Hello New Yorkers~~my best friend (since high school) is the head of the dance dept at the Brooklyn Music School in Brooklyn, and about ten years ago originated a holiday production of the Nutcracker at BMS, with a Brooklyn twist. 

It is a charming little production and I try to go whenever I'm in NYC for the holidays (but I won't be there this year). It's not a super-polished, professional production (no live music) and is held in their ancient theatre, but more than makes up for that in being totally heartwarming. The children of all ages in the cast are adorable. 

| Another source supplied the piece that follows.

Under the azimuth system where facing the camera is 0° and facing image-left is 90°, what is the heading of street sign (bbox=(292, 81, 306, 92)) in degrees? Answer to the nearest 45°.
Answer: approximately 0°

BMS was originally a settlement house~~it is a very old Brooklyn institution for the arts, and serves mainly a minority community. It is located just down the street from the Brooklyn Academy of Music. So perhaps those of you in the NYC area might be interested in attending. I believe the performances begin next weekend~~check it out!


----------



## Laurief (Nov 7, 2006)

Amy, that is so nice of you to support your friends like that. My sister in law and her sister were Rockettes and my niece is a dancer. She went to dusquene and was a Tamberizon who travelled all over with the country and is now a Teacher. She is going to NY this January and going to NYU for a Materers in Dance. Is there a website the announces this performance that she could look up. Not sure if she will be in the city then, but I am sure she would be interested!


----------



## Lina (Apr 26, 2007)

Amy, thanks for the info! I will look into that for sure since I love the Nutcracker but I already saw the New York one last year so it would be nice to see a different version this year.


----------



## Amy R. (Jul 1, 2007)

Thanks for your responses, Laurie and Lina. You have a lot of dancers in your family, Laurie. My friend first came to NYC from California as a dancer, and eventually became a teacher. Like I said, it's an amateur production, but they have some guest soloist professionals. My friend dances the part of Fifi the maid in the opening party scene & is hilarious. Here is the Brooklyn Music School's website with the performance dates and location:
http://brooklynmusicschool.org/


----------